**Text to read:**
— Begin —

What do you all think?

@Gabriel2409
Copy link
Contributor Author

Hi @tomasvanpottelbergh,
thank you for your inputs. I am happy to help implement this feature.

For item 1, personally I would go with the full path. It is quite easy to retrieve the datastore path in azure. Note that the path is only needed when saving. When you load, you can just use the data asset name.

For item 2, I think versioning should be done by default because of the way data assets work. It does not make sense to overwrite the data asset location with new data in my opinion (it may even pose problems, I don't know if Azure allows you to write on the location of an existing data asset). My main point is that when a data asset is an output of a node, it means the user wants to create a new version of this data asset and as such, it should be saved in a new location (though I would be interested in hearing counter arguments).

As you say in item 3, right now, each time you save a data asset, <UUID_of_the_pipeline_node> is added to the output path, which effectively saves new versions of the datasets in different folders. So in a sense, versioning is already implemented. Maybe another solution would be to be able to specify the path to use kedro versioning system but I feel like it is extra work for no benefit as azure already handles the versioning for you.

For the uri_file, once again the name of the file is not really important but the extension is, so I would add another argument for uri_file: filename. I would just use the azureml_path/<node_uuid_or_other_versionning_system>/<filename>. Note that nothing prevents us from using the filename arg with uri_folder (for ex: filename:'.', but it should be renamed to filepath if we do that)

So to summarize, I suggest something like this:

  • new argument: azureml_path
  • new argument for uri_file : filename
  • When using data aset as input, load using the data asset name
  • When using data asset as output, save to azureml_path/<node_uuid_or_other_versionning_system> for uri_folder and azureml_path/<node_uuid_or_other_versionning_system>/<filename> for uri_file

@fdroessler
Copy link
Contributor

My first thought on this is more of a question. Is the aim of the plugin to provide full flexibility and accessibility to as many of AzureML capabilities as possible or should be to as many as sensible?

I am still not 100% convinced that not providing the uri_file dataset as output option will drive people away from the plugin. If I'm already using the plugin than accessing the data from a uri_file or uri_folder is the same as I will be going through the catalog anyway. In fact having a lot of different configuration option and thus the potential to make mistakes when defining a dataset might actually be more frustrating than helpful for the starting user. So for me there is still a decision to be made about if it makes sense to have uri_file as an output dataset.

However IF we choose to do that (and I am not against it just want to challenge it a bit) here are my answers to the questions posed by @tomasvanpottelbergh.

— End —

**Data section:**
— Begin —

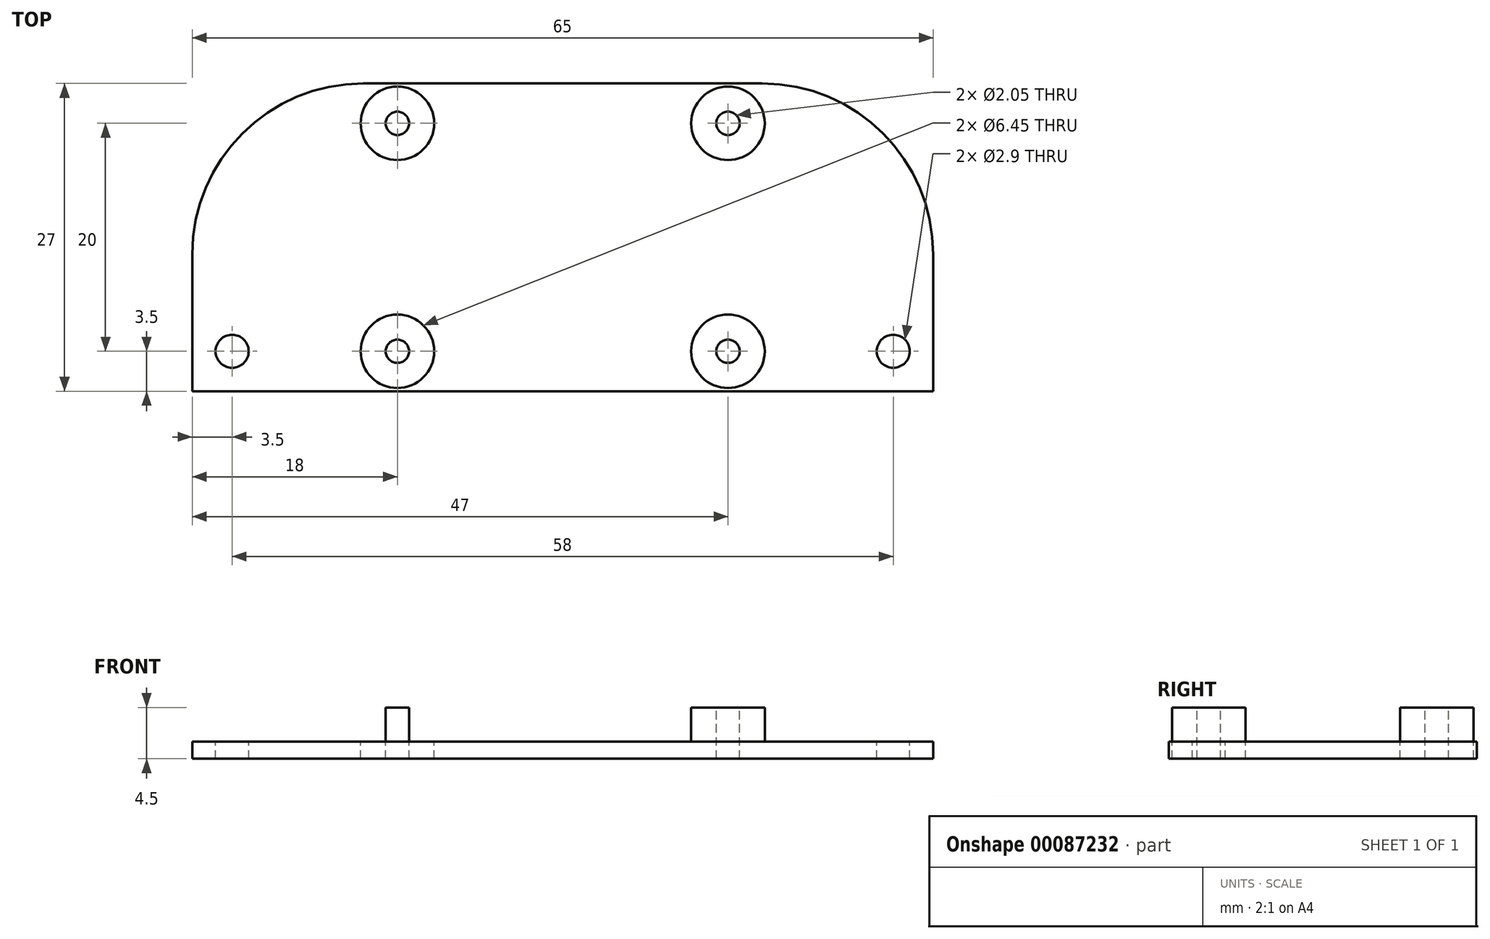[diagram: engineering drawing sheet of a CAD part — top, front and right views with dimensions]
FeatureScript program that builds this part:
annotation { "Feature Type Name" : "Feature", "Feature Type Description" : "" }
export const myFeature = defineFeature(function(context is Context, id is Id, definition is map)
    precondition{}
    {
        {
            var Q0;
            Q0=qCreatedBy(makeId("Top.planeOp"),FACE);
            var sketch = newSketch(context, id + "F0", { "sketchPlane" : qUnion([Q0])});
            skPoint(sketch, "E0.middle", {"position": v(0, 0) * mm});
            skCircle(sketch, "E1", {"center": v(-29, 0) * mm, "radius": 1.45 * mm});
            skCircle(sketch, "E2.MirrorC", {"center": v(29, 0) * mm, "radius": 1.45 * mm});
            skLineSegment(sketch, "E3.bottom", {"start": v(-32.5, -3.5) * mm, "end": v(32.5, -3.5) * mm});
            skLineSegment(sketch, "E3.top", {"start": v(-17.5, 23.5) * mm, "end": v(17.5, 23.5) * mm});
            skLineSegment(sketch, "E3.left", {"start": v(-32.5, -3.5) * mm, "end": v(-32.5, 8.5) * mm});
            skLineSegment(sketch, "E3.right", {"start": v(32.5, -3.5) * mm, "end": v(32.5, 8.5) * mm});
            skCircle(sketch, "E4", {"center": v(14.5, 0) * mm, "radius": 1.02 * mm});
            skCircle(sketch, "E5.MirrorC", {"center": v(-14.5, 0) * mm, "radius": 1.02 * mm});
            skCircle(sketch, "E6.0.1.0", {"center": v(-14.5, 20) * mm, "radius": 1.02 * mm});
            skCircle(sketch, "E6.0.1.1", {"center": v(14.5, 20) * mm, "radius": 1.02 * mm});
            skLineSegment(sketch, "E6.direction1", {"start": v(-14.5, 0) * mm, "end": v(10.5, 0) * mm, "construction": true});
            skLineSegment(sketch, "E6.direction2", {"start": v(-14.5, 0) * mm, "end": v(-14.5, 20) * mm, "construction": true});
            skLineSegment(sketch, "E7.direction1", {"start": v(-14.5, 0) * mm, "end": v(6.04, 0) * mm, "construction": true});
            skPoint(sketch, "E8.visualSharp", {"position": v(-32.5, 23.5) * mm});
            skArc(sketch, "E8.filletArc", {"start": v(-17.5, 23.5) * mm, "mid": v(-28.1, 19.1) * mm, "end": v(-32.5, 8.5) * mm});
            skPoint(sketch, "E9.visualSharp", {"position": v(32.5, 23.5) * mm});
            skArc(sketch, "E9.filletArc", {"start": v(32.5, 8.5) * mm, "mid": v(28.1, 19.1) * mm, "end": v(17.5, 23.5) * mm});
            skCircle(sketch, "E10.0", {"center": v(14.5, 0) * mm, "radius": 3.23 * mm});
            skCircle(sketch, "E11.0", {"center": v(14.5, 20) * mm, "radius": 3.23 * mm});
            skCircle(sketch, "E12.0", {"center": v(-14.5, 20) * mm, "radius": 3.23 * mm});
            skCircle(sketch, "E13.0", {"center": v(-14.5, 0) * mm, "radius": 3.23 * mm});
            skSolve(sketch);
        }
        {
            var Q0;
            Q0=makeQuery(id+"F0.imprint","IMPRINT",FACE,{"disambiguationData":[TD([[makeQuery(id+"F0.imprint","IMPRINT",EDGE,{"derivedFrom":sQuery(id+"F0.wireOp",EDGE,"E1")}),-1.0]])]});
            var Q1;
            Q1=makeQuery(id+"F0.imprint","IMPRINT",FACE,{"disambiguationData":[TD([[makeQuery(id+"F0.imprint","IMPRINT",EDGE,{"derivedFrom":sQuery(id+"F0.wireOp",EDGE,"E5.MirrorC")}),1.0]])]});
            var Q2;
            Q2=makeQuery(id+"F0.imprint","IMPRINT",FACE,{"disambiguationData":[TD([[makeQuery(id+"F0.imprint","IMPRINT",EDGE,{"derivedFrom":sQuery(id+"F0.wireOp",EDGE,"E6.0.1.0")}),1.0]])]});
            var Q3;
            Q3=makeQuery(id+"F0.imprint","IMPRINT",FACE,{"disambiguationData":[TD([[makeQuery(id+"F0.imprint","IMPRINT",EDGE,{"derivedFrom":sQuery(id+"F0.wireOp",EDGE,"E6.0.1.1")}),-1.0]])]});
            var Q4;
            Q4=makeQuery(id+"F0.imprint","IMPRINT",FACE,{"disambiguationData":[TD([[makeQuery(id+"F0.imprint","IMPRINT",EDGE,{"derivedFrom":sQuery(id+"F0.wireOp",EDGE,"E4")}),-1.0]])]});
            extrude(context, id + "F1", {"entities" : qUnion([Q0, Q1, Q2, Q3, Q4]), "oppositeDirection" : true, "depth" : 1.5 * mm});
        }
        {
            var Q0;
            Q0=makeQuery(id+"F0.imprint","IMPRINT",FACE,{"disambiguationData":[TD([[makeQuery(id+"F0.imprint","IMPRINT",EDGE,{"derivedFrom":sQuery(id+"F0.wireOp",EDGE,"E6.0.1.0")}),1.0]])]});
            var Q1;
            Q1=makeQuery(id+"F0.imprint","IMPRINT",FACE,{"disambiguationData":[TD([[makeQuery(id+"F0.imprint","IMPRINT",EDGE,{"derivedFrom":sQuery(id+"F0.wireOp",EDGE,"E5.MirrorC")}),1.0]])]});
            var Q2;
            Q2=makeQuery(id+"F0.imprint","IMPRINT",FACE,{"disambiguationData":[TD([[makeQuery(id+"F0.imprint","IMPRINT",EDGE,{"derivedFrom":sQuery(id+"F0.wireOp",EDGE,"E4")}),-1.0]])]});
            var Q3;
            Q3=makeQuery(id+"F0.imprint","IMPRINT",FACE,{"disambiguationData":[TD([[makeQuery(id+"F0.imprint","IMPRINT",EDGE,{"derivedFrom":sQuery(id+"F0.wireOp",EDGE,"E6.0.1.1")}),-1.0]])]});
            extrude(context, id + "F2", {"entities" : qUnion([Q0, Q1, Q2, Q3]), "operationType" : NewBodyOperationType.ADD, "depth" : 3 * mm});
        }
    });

— End —
— Begin —

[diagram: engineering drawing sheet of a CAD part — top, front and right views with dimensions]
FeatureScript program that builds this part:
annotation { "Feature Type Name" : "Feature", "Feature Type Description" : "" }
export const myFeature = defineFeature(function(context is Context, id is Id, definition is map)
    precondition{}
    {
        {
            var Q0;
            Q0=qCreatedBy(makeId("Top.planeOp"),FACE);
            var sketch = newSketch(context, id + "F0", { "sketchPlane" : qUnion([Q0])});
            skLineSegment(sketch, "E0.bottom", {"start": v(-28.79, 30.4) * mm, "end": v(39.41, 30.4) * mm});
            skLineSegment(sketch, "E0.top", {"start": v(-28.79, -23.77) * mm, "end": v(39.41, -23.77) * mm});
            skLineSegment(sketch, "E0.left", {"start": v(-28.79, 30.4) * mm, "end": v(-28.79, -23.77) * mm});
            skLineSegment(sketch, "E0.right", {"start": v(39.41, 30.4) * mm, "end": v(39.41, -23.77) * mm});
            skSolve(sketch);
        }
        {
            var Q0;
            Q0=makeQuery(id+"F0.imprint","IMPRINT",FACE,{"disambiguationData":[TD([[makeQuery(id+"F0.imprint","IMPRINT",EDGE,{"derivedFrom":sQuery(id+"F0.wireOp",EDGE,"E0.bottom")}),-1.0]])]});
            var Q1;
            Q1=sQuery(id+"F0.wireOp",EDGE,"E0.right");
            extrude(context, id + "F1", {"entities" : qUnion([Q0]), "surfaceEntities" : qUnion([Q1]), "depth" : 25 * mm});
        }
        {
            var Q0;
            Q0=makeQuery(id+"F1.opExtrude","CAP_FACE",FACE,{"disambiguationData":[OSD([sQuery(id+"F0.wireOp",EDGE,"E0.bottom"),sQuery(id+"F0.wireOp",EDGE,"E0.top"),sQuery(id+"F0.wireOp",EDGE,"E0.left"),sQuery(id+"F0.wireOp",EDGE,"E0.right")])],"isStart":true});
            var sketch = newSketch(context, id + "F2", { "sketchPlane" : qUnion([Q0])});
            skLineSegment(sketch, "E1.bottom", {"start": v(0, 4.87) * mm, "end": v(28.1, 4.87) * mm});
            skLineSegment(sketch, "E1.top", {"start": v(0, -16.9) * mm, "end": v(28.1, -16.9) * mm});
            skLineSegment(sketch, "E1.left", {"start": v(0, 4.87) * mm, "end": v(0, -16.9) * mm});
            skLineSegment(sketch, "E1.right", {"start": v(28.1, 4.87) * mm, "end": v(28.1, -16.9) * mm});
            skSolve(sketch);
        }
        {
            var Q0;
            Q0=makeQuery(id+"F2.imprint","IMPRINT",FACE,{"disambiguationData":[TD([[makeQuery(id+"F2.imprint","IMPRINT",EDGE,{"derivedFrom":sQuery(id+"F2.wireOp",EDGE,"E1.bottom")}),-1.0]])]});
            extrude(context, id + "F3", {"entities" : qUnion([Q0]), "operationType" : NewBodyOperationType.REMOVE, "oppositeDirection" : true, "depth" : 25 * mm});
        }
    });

— End —
— Begin —

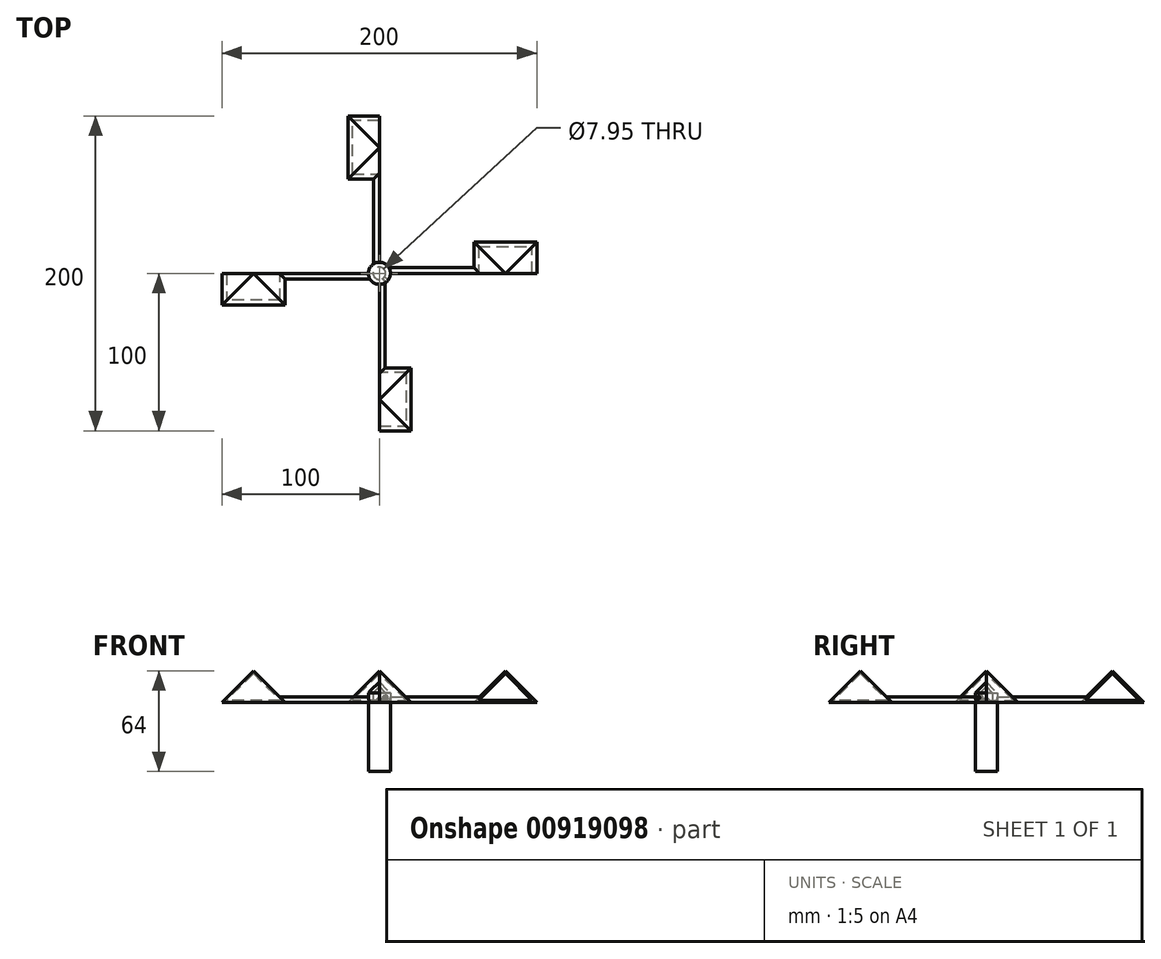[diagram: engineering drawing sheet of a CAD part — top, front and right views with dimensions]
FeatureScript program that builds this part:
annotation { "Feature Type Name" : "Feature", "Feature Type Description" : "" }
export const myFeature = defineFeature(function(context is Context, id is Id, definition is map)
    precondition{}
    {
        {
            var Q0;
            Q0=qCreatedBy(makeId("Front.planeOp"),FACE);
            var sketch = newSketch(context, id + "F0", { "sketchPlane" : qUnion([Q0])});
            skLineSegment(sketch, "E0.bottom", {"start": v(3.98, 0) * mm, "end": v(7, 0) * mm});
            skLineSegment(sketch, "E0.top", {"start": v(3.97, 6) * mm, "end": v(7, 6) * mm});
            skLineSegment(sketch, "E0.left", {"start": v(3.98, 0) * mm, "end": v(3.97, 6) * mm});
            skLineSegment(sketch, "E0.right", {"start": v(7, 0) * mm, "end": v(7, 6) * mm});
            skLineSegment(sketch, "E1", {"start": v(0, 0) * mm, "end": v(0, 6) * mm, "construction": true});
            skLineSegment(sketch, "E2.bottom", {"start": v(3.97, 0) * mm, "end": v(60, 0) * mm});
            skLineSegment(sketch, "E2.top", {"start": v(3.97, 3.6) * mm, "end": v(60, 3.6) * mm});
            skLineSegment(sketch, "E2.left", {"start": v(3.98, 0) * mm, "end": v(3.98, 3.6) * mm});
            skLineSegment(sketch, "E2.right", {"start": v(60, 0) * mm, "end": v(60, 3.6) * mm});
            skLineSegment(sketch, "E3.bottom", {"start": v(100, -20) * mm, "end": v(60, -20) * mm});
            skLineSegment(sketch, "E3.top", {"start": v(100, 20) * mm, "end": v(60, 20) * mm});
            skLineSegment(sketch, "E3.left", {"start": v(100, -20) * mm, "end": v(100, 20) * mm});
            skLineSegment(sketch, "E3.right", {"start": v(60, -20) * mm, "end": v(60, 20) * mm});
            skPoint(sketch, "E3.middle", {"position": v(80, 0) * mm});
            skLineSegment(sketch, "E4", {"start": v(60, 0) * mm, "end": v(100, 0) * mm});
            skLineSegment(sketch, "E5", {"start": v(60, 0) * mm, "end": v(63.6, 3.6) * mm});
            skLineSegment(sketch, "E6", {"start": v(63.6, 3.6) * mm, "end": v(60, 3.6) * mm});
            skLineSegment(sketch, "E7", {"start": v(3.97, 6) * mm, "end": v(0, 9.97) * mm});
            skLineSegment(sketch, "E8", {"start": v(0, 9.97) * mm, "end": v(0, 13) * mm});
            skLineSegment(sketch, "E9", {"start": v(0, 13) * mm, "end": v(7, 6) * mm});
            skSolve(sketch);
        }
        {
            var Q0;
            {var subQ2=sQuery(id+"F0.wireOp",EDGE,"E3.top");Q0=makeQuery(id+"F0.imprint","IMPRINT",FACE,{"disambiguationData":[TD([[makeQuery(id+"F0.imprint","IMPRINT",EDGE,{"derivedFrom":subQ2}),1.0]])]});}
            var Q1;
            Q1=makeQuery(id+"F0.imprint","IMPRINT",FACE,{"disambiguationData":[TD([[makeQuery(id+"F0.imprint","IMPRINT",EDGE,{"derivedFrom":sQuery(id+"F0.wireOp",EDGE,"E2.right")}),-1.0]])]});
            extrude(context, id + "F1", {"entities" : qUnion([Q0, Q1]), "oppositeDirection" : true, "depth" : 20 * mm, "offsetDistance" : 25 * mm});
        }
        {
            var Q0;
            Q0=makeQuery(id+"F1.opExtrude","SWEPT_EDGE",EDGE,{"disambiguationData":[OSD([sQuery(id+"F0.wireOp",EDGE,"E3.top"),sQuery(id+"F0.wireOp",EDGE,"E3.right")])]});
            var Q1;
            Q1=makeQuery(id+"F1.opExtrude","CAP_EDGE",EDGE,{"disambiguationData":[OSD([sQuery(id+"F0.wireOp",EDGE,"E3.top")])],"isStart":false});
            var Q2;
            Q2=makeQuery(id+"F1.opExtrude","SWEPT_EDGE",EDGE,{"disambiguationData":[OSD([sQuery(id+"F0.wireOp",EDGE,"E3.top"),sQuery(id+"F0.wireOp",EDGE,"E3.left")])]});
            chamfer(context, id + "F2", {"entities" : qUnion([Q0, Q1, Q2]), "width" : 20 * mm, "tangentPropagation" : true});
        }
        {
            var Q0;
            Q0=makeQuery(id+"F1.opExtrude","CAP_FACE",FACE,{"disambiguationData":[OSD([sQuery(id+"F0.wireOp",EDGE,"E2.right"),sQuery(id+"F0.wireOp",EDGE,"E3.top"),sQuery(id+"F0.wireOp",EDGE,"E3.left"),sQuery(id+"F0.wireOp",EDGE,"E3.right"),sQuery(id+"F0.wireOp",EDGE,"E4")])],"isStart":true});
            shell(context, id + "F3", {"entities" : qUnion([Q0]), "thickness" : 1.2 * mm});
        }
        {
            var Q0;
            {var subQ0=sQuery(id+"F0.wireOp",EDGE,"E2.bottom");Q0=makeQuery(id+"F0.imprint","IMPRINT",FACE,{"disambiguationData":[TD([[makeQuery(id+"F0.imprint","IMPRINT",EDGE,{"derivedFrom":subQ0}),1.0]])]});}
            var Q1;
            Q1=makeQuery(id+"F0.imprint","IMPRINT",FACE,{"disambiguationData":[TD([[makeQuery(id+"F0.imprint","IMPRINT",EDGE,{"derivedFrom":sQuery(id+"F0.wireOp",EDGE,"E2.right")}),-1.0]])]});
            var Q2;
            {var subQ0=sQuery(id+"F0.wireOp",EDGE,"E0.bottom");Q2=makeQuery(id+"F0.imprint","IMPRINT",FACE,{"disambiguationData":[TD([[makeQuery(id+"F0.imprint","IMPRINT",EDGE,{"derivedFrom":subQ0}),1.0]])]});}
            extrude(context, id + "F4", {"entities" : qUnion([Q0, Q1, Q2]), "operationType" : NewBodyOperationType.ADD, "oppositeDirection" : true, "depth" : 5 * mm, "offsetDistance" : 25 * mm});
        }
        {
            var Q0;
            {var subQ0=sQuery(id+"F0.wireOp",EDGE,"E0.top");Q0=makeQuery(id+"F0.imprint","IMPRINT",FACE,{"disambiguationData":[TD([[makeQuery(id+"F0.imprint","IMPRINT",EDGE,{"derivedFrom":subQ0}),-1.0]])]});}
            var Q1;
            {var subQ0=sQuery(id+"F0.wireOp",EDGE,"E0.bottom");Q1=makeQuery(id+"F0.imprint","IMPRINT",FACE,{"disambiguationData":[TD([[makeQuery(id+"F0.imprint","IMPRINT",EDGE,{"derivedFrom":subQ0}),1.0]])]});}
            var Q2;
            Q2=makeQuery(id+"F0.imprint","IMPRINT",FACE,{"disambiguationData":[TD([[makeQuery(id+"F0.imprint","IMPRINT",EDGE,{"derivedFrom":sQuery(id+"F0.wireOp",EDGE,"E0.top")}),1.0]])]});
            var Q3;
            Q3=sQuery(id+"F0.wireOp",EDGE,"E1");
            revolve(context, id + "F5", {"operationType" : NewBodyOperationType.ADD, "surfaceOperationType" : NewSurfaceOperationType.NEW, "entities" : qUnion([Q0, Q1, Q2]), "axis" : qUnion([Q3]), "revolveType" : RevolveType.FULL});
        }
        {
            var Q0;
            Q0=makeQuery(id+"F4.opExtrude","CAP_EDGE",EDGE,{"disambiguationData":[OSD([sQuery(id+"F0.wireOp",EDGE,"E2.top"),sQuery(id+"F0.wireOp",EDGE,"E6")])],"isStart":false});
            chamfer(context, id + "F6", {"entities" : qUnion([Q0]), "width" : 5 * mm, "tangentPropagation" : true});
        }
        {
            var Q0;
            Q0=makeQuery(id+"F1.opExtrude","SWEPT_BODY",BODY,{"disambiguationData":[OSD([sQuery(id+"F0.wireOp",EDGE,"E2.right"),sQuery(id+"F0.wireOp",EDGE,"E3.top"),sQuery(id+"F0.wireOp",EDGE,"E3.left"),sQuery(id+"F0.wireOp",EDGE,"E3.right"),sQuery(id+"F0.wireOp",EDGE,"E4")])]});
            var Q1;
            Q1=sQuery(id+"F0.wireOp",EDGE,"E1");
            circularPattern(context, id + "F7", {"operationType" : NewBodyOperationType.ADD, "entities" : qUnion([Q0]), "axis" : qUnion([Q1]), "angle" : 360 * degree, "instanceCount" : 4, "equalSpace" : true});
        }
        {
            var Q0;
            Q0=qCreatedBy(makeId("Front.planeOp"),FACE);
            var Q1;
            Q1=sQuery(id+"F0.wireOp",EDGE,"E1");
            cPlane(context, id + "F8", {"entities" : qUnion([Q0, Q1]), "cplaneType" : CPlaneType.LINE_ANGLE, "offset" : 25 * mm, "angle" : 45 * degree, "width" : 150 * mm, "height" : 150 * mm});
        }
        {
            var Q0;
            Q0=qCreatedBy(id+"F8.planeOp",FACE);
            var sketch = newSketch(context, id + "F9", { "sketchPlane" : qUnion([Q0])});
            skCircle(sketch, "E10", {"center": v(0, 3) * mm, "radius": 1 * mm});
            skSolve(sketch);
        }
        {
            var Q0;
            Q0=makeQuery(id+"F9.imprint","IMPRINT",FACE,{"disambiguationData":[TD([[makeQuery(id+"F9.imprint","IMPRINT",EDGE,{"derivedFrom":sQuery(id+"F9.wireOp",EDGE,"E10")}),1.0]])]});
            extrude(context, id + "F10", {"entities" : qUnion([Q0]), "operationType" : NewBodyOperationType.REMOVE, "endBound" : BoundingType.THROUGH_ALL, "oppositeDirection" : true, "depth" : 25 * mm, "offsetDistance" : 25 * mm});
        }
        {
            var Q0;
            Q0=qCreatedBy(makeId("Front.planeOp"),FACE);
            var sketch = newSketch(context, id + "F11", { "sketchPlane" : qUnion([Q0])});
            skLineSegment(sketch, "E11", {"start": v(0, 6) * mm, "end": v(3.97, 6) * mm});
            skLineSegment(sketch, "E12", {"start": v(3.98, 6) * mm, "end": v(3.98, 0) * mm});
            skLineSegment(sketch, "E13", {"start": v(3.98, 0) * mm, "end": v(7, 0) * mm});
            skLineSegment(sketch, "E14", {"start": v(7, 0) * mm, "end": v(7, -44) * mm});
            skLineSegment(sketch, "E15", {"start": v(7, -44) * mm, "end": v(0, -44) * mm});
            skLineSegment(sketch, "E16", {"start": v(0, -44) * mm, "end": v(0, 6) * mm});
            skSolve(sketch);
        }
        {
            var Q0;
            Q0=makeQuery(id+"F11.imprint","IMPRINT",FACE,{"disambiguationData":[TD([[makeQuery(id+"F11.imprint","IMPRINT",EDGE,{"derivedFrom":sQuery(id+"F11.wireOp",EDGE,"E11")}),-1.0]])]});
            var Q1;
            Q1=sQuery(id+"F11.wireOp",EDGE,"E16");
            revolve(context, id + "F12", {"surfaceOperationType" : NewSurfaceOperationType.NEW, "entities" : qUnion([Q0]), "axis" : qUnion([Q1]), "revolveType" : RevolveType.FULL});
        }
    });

— End —

**Tasks:**
(1) Answer each question about the forum thread in a short phrase.
(a) According to Gabriel2409, when is the path needed?
(b) What new argument does Gabriel2409 propose for uri_file?
(c) According to fdroessler, what might be more frustrating than helpful for the starting user?
(2) Revise the forum thread starting with "For item 2, I" and going on through "hearing counter arguments).", replacing "location" with "folder".

**Responses to the tasks:**
(1)
(a) Only when saving.
(b) filename
(c) Having a lot of different configuration options, and thus the potential to make mistakes when defining a dataset.

(2)
For item 2, I think versioning should be done by default because of the way data assets work. It does not make sense to overwrite the data asset folder with new data in my opinion (it may even pose problems, I don't know if Azure allows you to write on the folder of an existing data asset). My main point is that when a data asset is an output of a node, it means the user wants to create a new version of this data asset and as such, it should be saved in a new folder (though I would be interested in hearing counter arguments).